MichaReiser commented 1 year ago

Ah, this is made difficult by the fact that ruffpython-ast apparently already parses f"{my_var=}" as

[
  Located { range: 119..131, custom: (), node: Constant { value: Str("my_var="), kind: None } },
  Located { range: 119..131, custom: (), node: FormattedValue {
    value: Located { range: 122..128, custom: (), node: Name { id: "my_var", ctx: Load } },
    conversion: 114,
    format_spec: None
  }}
]

so it's not easy to distinguish between already correctly formed expressions and those that need changing thinking

The two nodes differ in that the second has conversion set to b'r'. I don't know why conversion is an usize instead the ConversionFlags that RustPython uses internally or just the char (@youknowone do you know why?). But I think it could allow us to tell the two formats apart.
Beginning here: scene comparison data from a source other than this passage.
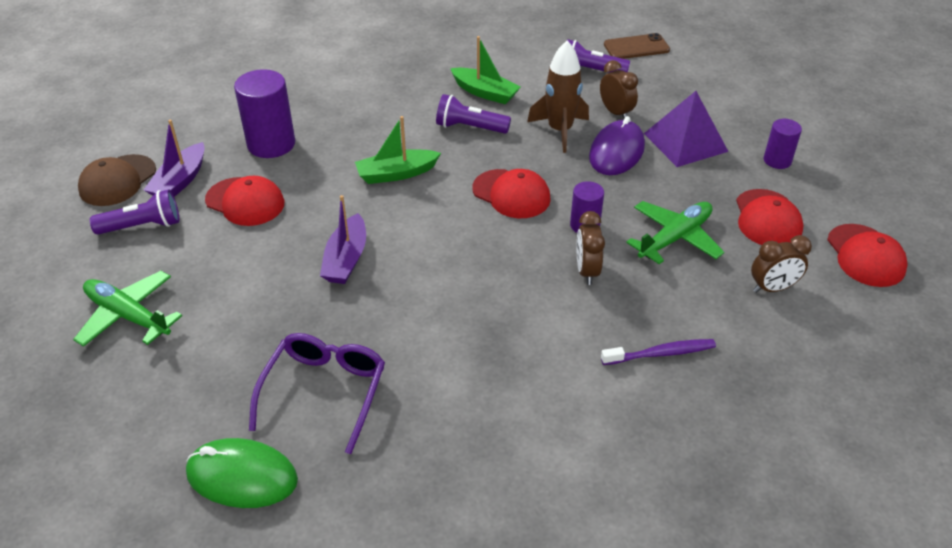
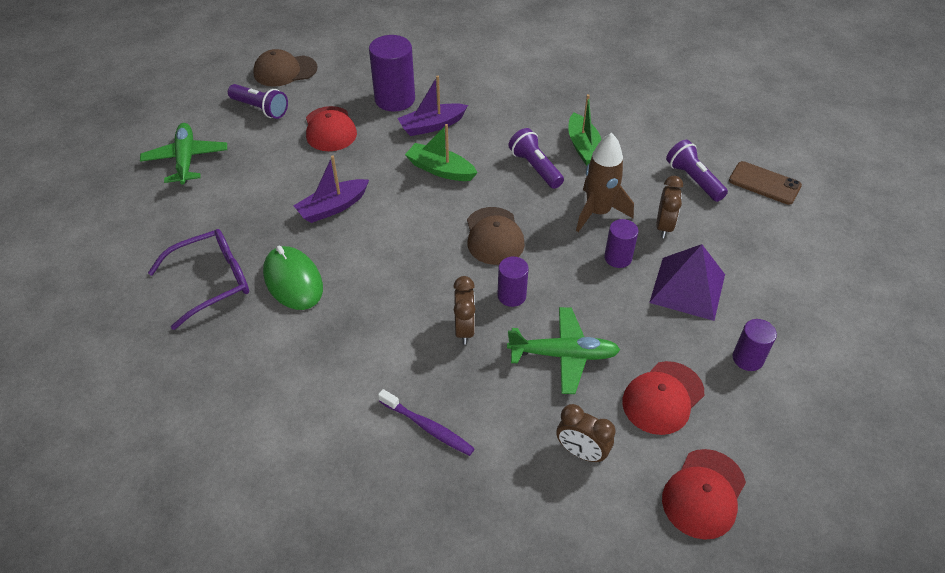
camera: 45 degrees right, 5 degrees up
purple boat [144,119,205,197] -> purple boat moved to [397,76,468,136]
green mouse [186,438,298,508] -> green mouse moved to [263,246,323,310]
red cap [472,169,551,218] -> brown cap [467,207,525,265]
brown clock [577,211,605,285] -> brown clock turned 135 degrees clockwise [453,276,475,345]
purple mouse [589,116,645,175] -> purple cylinder [604,219,639,268]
https://github.com/charliermarsh/RustPython/blob/50b8570bc262098b84dac86092133d3ee26caf23/compiler/core/src/bytecode.rs#L328-L342

youknowone commented 1 year ago

Python.asdl refers it as int and RustPython naively convert it to actual int. We didn't care about it that much because we were the sole ast user, but that need to be enhanced now. There are 7 int values and 2 refers bool and another one is conversion. I recently changes bool values to actual bool and going to work on conversion too. It will be ConversionFlag or Option<ConversionFlag>. I didn't investigate enough which one is more correct.

youknowone commented 1 year ago

About this or not, please feel free to suggest anything I can make ast better.